HERUT PARTY MAKES BID FOR CONTROL OF ALIYAH DEPARTMENT
Control of the Jewish Agency’s aliyah department will apparently be a crucial post in view of the emphasis expected to be placed on immigration during the years ahead. The rightist Herut party, a member of the national coalition Government, is making a bid for that post. Herut leader Joseph Klarman said at a party caucus that the other parties that had hitherto managed the aliyah department failed to bring Jews from the free world to Israel. “We have experience in this field and we would like to try. We would demand the post of aliyah department head for our party.” he said. Mr. Klarman said he believed further that aliyah should be separated from absorption, even in its initial phases, and that two departments should be set up for the tasks. An opposite view was taken by Mrs. Rose Halprin. who said at a meeting of General Zionists in Tel Aviv last night that there can be no division between absorption and immigration. “A family arriving at Lydda or Haifa cannot be let loose to find its own way under Government guidance and supervision but has to be accompanied on another stretch of its way by the Jewish Agency bodies which organized its aliyah.”

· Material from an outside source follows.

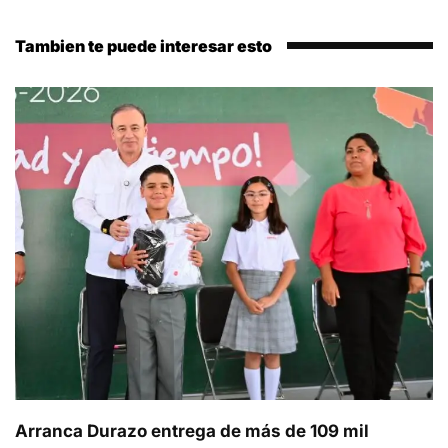
Tambien te puede interesar esto
Arranca Durazo entrega de más de 109 mil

The General Zionists, who caucused in ZOA House in Tel Aviv for several days preceding the Congress opening, was told by its leader, Dr. Emanuel Neumann last night that the main functions of Zionists today are to support Israel in the arena of international diplomacy and to promote aliyah. He rejected any idea of limiting the designation”Zionist” to only those people who actually immigrate to Israel. Leon Dultzin said that many of the demands made by the General Zionists years ago are now being implemented by the Israel Government and the Jewish Agency. Among these are inducements and concessions to immigrants and individual treatment of newcomers.